◆ SOURCE PASSAGE
________________________

The input VAT paid cannot be claimed back.

VAT is borne by final consumer. Before it produces goods for sale, the subsidiary is the final consumer of services provided by contractors. 

VAT operates the same way as GST in Singapore.
(22-01-2016, 02:01 PM)portuser Wrote: [ -> ]
(22-01-2016, 01:30 PM)CY09 Wrote: [ -> ]The newest factory has been in operation since oct 2014. So rightfully SFIG products from this factory should have been able to offset the factory's inputted VAT. Hence, this coming quarter results shouldn't other receivables fall a lot since the plant is producing about 120,000 tonnes of beverage?

Furthermore, some of these receivables were a result of PPE purchase prepayments. So rightfully, other receivables should start to decrease and PPE will increase with no cash loss/gain. If so, we will have to determine through this quarter's results to see if other receivables have fallen a lot which is corresponded by an increase in cash and PPE.


The newest operating factory you referred to is the Hubei factory costing around RMB 500m. The factory will have to sell RMB 500m worth of products to wipe off the trade receivables paid for the construction.

The on-going construction of another factory in Anhui entails payment of VAT which can only be offset later.

http://www2.deloitte.com/content/dam/Del...e-2015.pdf
 
Section 5.1 on page 17
 
“VAT incurred on the purchase or construction of fixed assets (excluding immovable property) may be credited against output VAT.”
 
This implies, immovable property such as land, factory building, warehouse etc are excluded.

________________________

◆ JOB
Carry on the forum discussion about VAT on the subsidiary's factories from where it stops.

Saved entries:
________________________

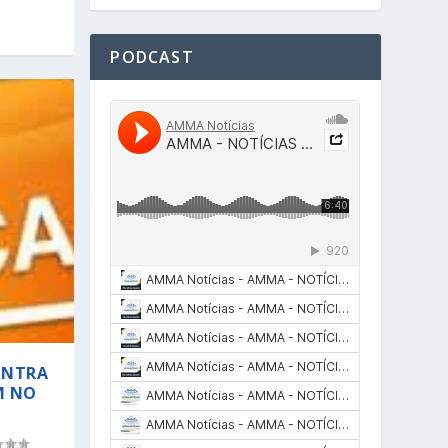
PODCAST
ONTRA
M NO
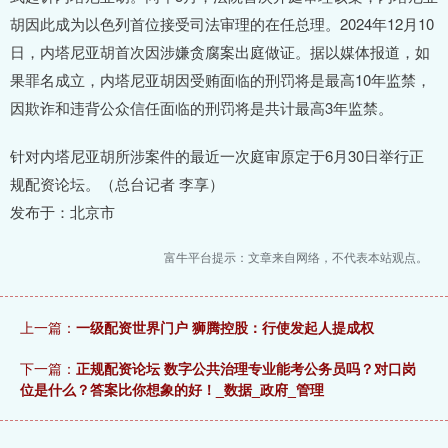
胡因此成为以色列首位接受司法审理的在任总理。2024年12月10
日，内塔尼亚胡首次因涉嫌贪腐案出庭做证。据以媒体报道，如
果罪名成立，内塔尼亚胡因受贿面临的刑罚将是最高10年监禁，
因欺诈和违背公众信任面临的刑罚将是共计最高3年监禁。
针对内塔尼亚胡所涉案件的最近一次庭审原定于6月30日举行正
规配资论坛。（总台记者 李享）
发布于：北京市
富牛平台提示：文章来自网络，不代表本站观点。
上一篇：
一级配资世界门户 狮腾控股：行使发起人提成权
下一篇：
正规配资论坛 数字公共治理专业能考公务员吗？对口岗
位是什么？答案比你想象的好！_数据_政府_管理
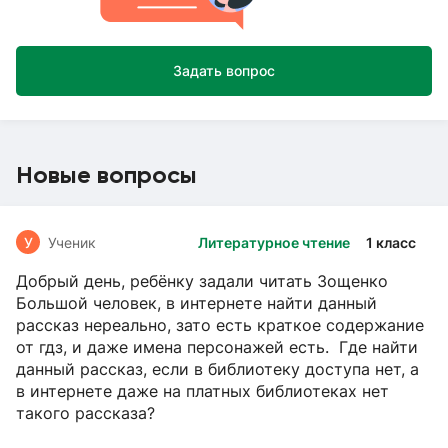
Задать вопрос
Новые вопросы
У
Ученик
Литературное чтение
1 класс
Добрый день, ребёнку задали читать Зощенко
Большой человек, в интернете найти данный
рассказ нереально, зато есть краткое содержание
от гдз, и даже имена персонажей есть. Где найти
данный рассказ, если в библиотеку доступа нет, а
в интернете даже на платных библиотеках нет
такого рассказа?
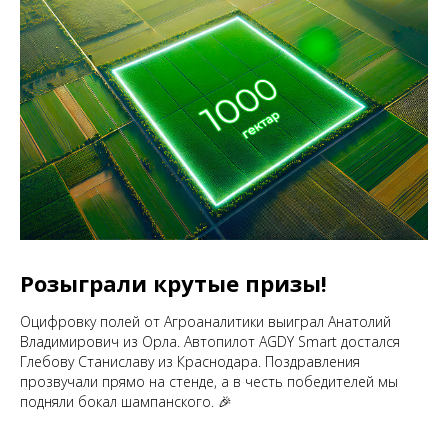
Розыграли крутые призы!
Оцифровку полей от Агроаналитики выиграл Анатолий
Владимирович из Орла. Автопилот AGDY Smart достался
Глебову Станиславу из Краснодара. Поздравления
прозвучали прямо на стенде, а в честь победителей мы
подняли бокал шампанского. 🎉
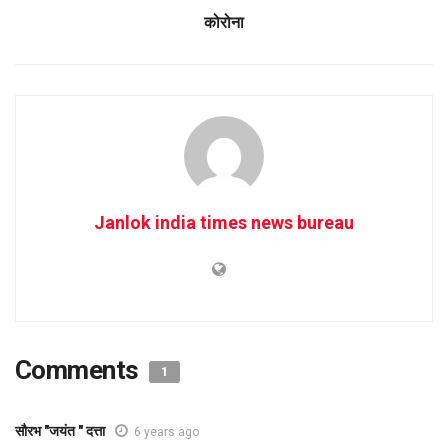
कोरोना
Janlok india times news bureau
Comments
1
सौरभ "जयंत " दत्ता
6 years ago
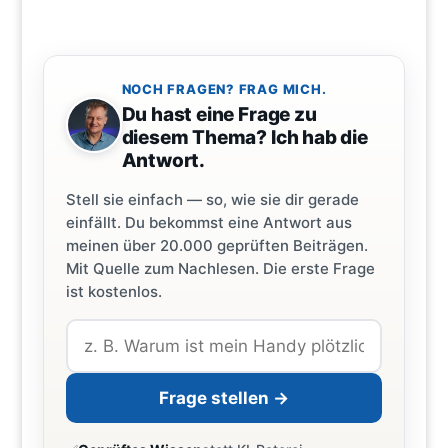
NOCH FRAGEN? FRAG MICH.
Du hast eine Frage zu
diesem Thema? Ich hab die
Antwort.
Stell sie einfach — so, wie sie dir gerade
einfällt. Du bekommst eine Antwort aus
meinen über 20.000 geprüften Beiträgen.
Mit Quelle zum Nachlesen. Die erste Frage
ist kostenlos.
Frage stellen →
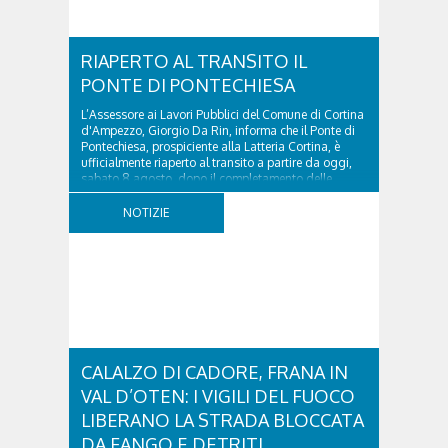
RIAPERTO AL TRANSITO IL
PONTE DI PONTECHIESA
L’Assessore ai Lavori Pubblici del Comune di Cortina
d'Ampezzo, Giorgio Da Rin, informa che il Ponte di
Pontechiesa, prospiciente alla Latteria Cortina, è
ufficialmente riaperto al transito a partire da oggi,
sabato 8 agosto, dopo il completamento delle
verifiche e il positivo collaudo...
NOTIZIE
CALALZO DI CADORE, FRANA IN
VAL D’OTEN: I VIGILI DEL FUOCO
LIBERANO LA STRADA BLOCCATA
DA FANGO E DETRITI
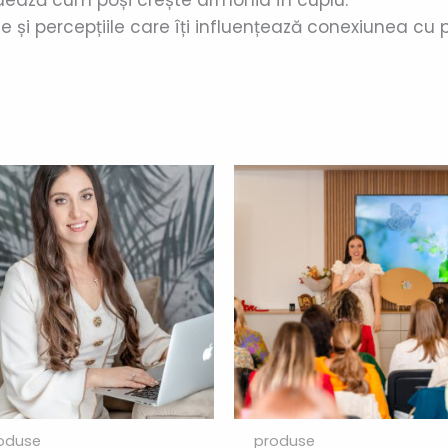
le și percepțiile care îți influențează conexiunea cu 
oduse
produse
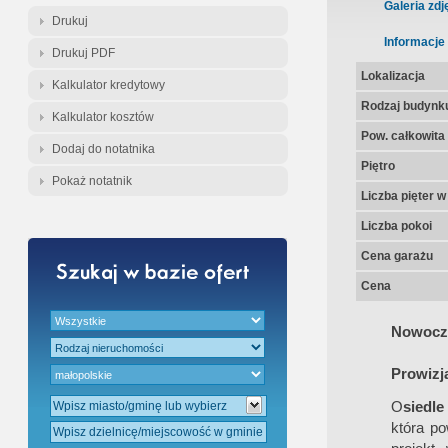
Gratis - Przedwstępna Umowa Nota
Galeria zdj
Drukuj
Informacje
Drukuj PDF
Lokalizacja
Kalkulator kredytowy
Rodzaj budynk
Kalkulator kosztów
Pow. całkowita
Dodaj do notatnika
Piętro
Pokaż notatnik
Liczba pięter 
Liczba pokoi
Cena garażu
Cena
Nowocze
Prowizj
O
siedl
która po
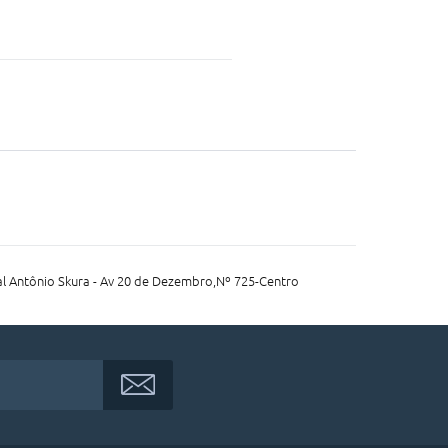
l Antônio Skura - Av 20 de Dezembro,Nº 725-Centro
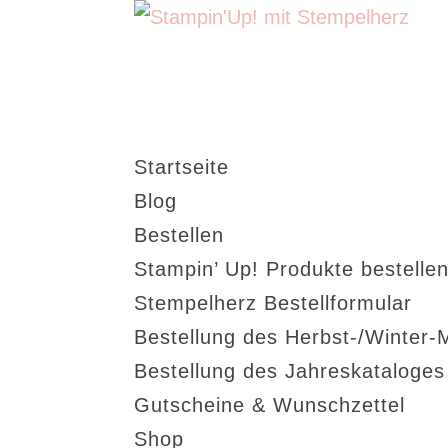
Startseite
Blog
Bestellen
Stampin’ Up! Produkte bestellen
Stempelherz Bestellformular
Bestellung des Herbst-/Winter-
Bestellung des Jahreskataloge
Gutscheine & Wunschzettel
Shop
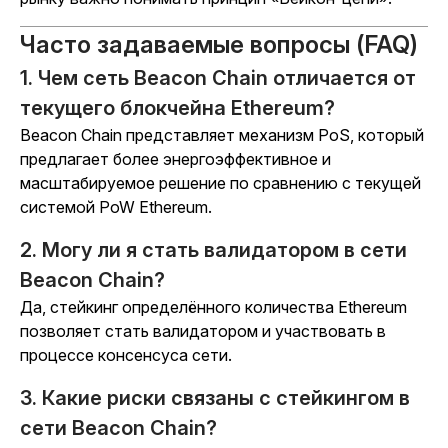
Часто задаваемые вопросы (FAQ)
1. Чем сеть Beacon Chain отличается от
текущего блокчейна Ethereum?
Beacon Chain представляет механизм PoS, который
предлагает более энергоэффективное и
масштабируемое решение по сравнению с текущей
системой PoW Ethereum.
2. Могу ли я стать валидатором в сети
Beacon Chain?
Да, стейкинг определённого количества Ethereum
позволяет стать валидатором и участвовать в
процессе консенсуса сети.
3. Какие риски связаны с стейкингом в
сети Beacon Chain?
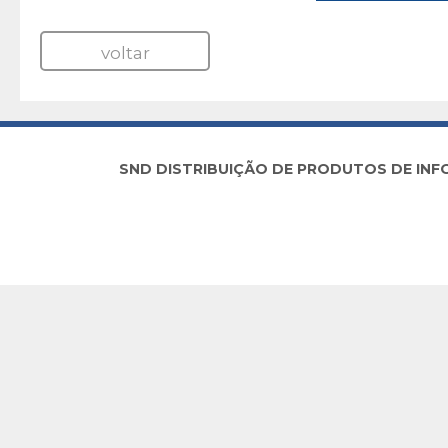
voltar
SND DISTRIBUIÇÃO DE PRODUTOS DE INFORM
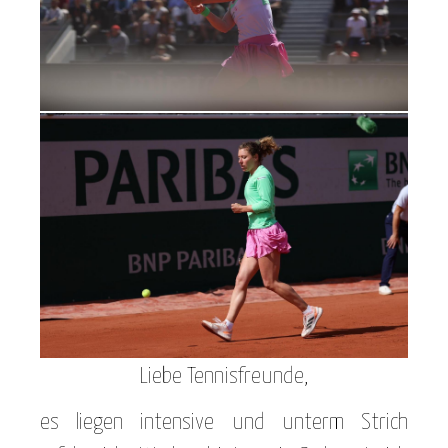
Liebe Tennisfreunde,
es liegen intensive und unterm Strich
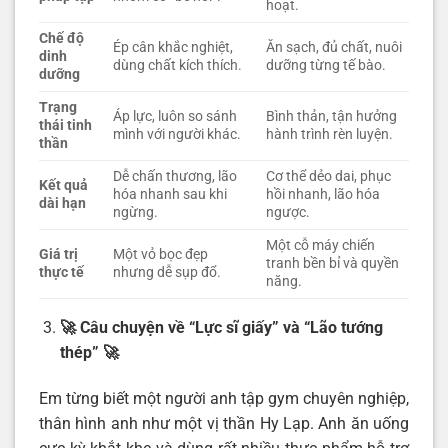
hoạt.
Chế độ
Ép cân khắc nghiệt,
Ăn sạch, đủ chất, nuôi
dinh
dùng chất kích thích.
dưỡng từng tế bào.
dưỡng
Trạng
Áp lực, luôn so sánh
Bình thản, tận hưởng
thái tinh
mình với người khác.
hành trình rèn luyện.
thần
Dễ chấn thương, lão
Cơ thể dẻo dai, phục
Kết quả
hóa nhanh sau khi
hồi nhanh, lão hóa
dài hạn
ngừng.
ngược.
Một cỗ máy chiến
Giá trị
Một vỏ bọc đẹp
tranh bền bỉ và quyền
thực tế
nhưng dễ sụp đổ.
năng.
🚀 Câu chuyện về “Lực sĩ giấy” và “Lão tướng
thép”
🚀
Em từng biết một người anh tập gym chuyên nghiệp,
thân hình anh như một vị thần Hy Lạp. Anh ăn uống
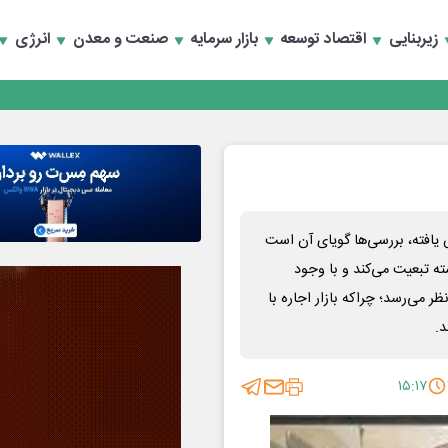
رداری منطقه یک
سعه تجارت و همگرایی منطقه‌ای
زیربنایی
اقتصاد توسعه
بازار سرمایه
صنعت و معدن
انرژی
رداری منطقه یک
سعه تجارت و همگرایی منطقه‌ای
 یافته، بررسی‌ها گویای آن است
ه تبعیت می‌کند و با وجود
 می‌رسد؛ چراکه بازار اجاره با
.
۱۵:۱۷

________________________

◆ EXERCISE RESPONSE
Hence, for beverage process plant, basically, it is the processing and packaging equipment that are qualified as input credit.
 
Assuming the breakdown of a new plant is 60% equipment, for a RMB 500 million new plant, the VAT input credit amount is only
 
= RMB (500 x 60% x 17%) = RMB 51 million, which is relative small compared to the size of total operating receivable.
 
The total accumulated “VAT receivables” was RMB 121 million as at FY2014, against a total operating receivables of RMB 1,427 million.
 
Also, I don’t see why VAT (for purchase of equipment for factory A) could not be deducted against output VAT (for selling beverage produced by factory B) – if both factory A & B are owned by the same entity.
 
VAT amount payable (from product sales) = (VAT sales amount  - VAT purchase amount) X 17% 
 
Assuming VAT purchase amount = COGS. (Note I could be completely wrong on this, but I believe it is a close proxy)
 
For FY2014, VAT payable = RMB (2,819  - 1,691) million x 17% = RMB 192 million, a sizeable amount enough for offsetting cumulative “VAT receivables” of RMB121 million – but it didn’t happen ?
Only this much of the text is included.